I was no more prudish than any young man of my years. If I had been chaste before, it had been more from lack of opportunity than any inclination to virtue. I’ll admit that I gave a passing thought to disease, for the academy had lectured us more than once on the danger of coupling with cheap street whores. But I very swiftly and easily persuaded myself that this girl in such an outlying farmstead had probably not known many men and thus had little chance of disease.

There followed a night I have never forgotten and seldom regretted. I was fumbling at first, but then that “other self” seemed to awaken inside me, and I discovered that he was not only experienced but skillful at bed games. I knew when to tease with a tickling touch, and when my mouth should be hard and demanding. She shivered under me, and the small moans that escaped her were music to me. I did experience some awkwardness, for although the rounded contours of her body seemed like familiar territory to me, I was not accustomed to dealing with the bulk of my own belly. Ruefully, I had to admit to myself that my weight gain was more than a trifling matter, but I refused to let it become an obstacle for us. Toward dawn, we parted with many kisses. I fell into the sleep of exhaustion, and morning came much too early for me.
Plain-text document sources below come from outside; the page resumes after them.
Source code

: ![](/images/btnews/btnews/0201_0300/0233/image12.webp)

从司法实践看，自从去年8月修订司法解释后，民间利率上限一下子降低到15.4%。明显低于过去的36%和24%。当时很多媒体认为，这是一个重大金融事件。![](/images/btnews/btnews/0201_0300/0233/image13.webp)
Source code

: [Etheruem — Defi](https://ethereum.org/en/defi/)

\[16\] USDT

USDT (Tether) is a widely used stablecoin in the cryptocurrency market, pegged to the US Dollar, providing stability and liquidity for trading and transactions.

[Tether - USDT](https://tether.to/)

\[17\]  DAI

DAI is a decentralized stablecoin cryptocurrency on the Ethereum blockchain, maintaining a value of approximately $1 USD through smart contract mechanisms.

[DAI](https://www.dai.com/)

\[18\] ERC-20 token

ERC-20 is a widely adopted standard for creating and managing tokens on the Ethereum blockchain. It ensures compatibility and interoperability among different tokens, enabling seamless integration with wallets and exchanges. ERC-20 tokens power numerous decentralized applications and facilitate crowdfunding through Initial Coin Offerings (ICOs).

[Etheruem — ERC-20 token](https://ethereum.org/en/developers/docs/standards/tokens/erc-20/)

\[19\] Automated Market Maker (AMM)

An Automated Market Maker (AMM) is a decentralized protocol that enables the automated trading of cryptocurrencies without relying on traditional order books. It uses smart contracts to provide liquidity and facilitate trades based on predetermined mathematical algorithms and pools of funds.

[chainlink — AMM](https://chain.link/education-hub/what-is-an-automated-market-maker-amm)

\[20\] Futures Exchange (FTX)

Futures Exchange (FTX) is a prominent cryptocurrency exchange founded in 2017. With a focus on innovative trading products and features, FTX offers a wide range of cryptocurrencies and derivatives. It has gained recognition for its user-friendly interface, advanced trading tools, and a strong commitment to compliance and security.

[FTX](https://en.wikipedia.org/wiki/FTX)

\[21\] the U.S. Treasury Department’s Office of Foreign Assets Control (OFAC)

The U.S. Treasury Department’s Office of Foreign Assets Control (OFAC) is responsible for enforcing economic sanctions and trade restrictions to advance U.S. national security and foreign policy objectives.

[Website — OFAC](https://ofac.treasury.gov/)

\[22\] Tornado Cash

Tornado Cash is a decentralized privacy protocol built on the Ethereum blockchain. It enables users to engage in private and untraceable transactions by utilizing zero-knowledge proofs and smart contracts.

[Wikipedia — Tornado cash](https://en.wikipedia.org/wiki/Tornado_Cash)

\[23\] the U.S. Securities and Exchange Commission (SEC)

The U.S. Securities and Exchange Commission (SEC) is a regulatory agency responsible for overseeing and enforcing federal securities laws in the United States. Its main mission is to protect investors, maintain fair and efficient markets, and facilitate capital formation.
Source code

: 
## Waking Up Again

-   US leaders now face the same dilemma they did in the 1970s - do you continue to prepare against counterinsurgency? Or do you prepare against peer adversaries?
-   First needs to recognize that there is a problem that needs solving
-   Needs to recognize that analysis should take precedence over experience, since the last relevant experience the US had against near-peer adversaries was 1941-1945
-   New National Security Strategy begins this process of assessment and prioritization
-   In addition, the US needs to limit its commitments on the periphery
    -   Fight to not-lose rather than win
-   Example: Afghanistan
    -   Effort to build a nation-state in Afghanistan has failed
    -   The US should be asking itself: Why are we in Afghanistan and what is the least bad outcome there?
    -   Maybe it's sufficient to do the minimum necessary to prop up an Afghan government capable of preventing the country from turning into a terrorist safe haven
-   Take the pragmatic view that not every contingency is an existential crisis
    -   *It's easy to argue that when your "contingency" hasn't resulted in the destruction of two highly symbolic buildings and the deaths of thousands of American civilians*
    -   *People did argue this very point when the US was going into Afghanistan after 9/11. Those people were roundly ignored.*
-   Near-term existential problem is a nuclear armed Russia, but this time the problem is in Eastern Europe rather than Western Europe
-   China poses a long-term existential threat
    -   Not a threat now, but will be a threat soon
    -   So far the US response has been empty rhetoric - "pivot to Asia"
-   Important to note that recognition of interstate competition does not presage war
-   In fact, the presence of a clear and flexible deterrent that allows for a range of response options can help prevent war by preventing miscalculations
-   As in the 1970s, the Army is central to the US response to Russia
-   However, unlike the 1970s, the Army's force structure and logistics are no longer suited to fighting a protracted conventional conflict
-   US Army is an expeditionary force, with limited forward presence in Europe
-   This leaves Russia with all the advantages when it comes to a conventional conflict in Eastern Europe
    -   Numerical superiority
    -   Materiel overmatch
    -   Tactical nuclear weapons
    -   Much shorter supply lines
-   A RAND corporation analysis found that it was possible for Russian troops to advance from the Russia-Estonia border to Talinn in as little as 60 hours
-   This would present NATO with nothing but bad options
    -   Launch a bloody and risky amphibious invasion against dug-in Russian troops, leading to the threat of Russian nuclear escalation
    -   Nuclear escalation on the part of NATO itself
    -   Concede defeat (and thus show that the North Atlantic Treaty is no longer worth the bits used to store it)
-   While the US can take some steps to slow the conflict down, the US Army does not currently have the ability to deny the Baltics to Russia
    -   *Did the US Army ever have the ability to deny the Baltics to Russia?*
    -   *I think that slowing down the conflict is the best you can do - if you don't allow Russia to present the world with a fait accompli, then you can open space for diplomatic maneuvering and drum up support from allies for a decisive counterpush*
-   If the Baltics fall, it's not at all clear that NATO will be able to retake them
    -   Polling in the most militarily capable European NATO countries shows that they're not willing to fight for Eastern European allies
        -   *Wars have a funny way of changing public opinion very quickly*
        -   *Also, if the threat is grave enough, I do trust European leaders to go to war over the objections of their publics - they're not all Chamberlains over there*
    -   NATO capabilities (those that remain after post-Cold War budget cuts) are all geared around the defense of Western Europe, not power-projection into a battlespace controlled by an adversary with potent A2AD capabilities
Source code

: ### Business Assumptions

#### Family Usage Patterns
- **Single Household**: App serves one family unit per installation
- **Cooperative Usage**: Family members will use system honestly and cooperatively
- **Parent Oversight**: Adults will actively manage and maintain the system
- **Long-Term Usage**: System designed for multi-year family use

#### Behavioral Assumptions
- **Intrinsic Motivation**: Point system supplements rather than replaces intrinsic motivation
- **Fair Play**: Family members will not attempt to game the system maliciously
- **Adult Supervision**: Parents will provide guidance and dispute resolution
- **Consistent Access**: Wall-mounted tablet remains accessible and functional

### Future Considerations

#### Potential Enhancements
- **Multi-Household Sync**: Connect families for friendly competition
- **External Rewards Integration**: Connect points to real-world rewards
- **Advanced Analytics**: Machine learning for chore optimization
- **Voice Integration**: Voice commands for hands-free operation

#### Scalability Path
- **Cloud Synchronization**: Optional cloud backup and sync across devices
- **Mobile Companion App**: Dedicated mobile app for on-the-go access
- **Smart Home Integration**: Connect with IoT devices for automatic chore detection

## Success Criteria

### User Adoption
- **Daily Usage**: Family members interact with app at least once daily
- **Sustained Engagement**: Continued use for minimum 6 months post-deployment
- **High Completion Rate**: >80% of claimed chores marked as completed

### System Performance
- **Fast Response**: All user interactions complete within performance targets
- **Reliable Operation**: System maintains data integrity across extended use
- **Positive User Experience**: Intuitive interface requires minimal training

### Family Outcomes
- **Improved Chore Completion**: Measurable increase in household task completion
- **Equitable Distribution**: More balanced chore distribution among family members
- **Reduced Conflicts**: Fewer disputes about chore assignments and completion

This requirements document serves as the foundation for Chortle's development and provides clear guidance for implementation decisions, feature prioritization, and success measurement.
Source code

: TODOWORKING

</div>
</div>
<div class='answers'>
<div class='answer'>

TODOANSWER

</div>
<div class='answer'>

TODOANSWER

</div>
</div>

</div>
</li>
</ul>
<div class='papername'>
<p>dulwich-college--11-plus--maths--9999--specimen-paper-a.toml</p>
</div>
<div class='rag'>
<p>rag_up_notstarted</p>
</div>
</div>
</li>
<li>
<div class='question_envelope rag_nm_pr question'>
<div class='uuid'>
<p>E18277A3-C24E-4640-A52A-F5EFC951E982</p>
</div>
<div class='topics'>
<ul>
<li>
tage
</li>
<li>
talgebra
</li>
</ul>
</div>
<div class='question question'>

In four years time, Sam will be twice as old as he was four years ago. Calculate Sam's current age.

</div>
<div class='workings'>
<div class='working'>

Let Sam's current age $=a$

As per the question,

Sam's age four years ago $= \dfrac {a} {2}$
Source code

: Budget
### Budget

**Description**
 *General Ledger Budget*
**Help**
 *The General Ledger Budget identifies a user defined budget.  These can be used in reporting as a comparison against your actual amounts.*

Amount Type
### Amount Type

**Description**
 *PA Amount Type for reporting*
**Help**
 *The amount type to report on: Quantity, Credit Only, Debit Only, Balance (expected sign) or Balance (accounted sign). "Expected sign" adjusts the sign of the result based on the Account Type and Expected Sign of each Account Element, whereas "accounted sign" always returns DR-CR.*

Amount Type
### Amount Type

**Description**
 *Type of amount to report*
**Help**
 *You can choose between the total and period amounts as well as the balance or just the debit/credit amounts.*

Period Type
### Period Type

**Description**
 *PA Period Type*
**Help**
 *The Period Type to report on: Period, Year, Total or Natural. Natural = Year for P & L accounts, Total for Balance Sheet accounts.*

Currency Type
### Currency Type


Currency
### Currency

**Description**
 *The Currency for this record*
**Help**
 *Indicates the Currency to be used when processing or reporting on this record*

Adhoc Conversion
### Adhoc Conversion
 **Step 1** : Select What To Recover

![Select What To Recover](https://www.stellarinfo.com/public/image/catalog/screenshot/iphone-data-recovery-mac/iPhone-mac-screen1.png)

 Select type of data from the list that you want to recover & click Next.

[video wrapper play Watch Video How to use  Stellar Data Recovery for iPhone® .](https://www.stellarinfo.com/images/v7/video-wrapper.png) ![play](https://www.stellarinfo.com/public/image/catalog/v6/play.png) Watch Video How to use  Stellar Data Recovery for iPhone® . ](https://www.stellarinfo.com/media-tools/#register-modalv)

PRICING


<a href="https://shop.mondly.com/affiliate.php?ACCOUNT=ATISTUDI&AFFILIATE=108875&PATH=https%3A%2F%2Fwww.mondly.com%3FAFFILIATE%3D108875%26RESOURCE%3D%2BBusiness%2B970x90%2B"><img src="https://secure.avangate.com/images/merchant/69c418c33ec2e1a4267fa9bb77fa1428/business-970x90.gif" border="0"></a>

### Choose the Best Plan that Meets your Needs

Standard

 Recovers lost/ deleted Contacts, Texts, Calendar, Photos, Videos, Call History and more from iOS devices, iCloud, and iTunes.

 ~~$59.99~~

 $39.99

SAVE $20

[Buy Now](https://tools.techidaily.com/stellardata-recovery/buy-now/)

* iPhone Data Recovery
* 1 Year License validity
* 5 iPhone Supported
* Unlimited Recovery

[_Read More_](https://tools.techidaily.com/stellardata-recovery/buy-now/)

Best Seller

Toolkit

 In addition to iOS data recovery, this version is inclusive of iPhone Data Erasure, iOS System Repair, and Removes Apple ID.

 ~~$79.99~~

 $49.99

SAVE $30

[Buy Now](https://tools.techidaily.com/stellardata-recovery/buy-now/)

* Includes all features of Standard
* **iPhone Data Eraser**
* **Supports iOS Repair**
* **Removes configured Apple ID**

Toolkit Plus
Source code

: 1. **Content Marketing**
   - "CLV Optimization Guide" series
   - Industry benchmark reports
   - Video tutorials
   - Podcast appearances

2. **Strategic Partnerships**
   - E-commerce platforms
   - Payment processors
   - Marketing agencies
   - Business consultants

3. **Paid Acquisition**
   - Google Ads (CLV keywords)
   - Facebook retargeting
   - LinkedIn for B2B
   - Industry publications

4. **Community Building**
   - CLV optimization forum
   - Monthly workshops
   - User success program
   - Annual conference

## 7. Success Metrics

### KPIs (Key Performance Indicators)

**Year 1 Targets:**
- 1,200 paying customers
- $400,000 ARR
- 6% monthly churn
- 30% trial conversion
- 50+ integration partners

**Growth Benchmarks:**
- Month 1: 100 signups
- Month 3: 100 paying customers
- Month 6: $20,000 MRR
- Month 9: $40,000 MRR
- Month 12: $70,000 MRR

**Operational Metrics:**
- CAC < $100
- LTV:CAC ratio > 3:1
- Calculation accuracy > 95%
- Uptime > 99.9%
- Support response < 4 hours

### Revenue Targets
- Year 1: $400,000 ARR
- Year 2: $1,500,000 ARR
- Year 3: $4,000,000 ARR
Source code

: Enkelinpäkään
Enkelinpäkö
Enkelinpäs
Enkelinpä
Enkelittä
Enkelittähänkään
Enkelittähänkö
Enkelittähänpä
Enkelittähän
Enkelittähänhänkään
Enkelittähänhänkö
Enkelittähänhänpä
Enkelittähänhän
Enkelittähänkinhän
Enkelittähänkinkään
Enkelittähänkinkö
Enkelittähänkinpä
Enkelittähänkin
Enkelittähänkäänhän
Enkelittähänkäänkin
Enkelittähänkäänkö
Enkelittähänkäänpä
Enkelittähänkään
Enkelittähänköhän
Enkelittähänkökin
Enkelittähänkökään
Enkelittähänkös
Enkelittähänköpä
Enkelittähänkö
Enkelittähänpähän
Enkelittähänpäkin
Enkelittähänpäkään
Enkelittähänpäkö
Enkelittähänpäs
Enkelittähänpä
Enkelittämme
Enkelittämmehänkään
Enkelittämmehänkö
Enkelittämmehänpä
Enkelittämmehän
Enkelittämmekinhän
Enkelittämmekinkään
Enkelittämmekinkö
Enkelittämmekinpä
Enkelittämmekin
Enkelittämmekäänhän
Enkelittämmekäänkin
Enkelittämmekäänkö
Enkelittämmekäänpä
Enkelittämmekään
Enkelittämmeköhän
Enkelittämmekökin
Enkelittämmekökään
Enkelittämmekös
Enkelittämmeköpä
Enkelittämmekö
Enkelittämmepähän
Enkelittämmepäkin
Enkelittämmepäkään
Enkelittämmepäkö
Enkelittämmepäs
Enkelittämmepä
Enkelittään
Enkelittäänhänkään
If I had been able to think of any excuse, I would have fabricated a reason to spend another night. As it was, the same kitchen maid offered me a huge breakfast and a very fond farewell. I did not wish to embarrass her by treating her as if she were an ordinary whore, but I did slip some money under my plate where she would find it when she cleared away the dishes. I bade the farmer and his wife farewell, and thanked then earnestly for their kind hospitality. The farmer repeated the kitchen maid’s warning about highwaymen. I promised him I’d be wary and saddled up Sirlofty and went on my way with an entirely different opinion of myself than I’d had the day before. As I made the “hold fast” sign over my cinch buckle, I suddenly felt myself an adventurous traveler experiencing life on my own for the first time. It was exhilarating, and a welcome change from the self-consciousness I’d felt on the jankship.

The day passed quickly. I paid small attention to the road or scenery, but instead pondered every moment of the night before. I confess that I derived as much pleasure from imagining telling Rory and the fellows about my dallying with the farm maid as I did from recalling it. In early afternoon, I reached the town that my father had listed as the next stop on my itinerary. Despite the hours of daylight left, I decided I would overnight there, not only because I’d had two warnings of highwaymen but also because I’d had no sleep the night before. I found a likely inn and bought myself a meal, then retired to my small room and slept until early evening. I occupied myself for a time with updating my journal, but when that was completed, I still felt restless. I longed for an adventure such as I’d had the night before.

I went downstairs, hoping for some company, music, and lively conversation. Instead I found only a few fellows swilling cheap ale and a grumpy innkeeper who obviously wished his customers would either spend more money or take themselves elsewhere. I was half hoping that some girl of easy virtue would be wiping the tables, as there always was in poor Caleb’s lurid papers, but there was not a female anywhere in sight. When I went out for a stroll about the little town, I found the streets deserted. I told myself it was probably just as well, and returned to my inn. After three beers, I went back to my bed, and fell asleep.

My next few days of traveling passed without incident. My father had very accurately judged the distance Sirlofty could cover in a day. One night I took lodging at a hostelry with several obvious whores ensconced in the taproom. I plucked up my courage to approach the youngest, a slight woman with a halo of yellow curls around her face. She was wearing a pink gown trimmed with plumes all around its low collar. Thinking to be clever, I opened my conversation by asking her if the feathers tickled.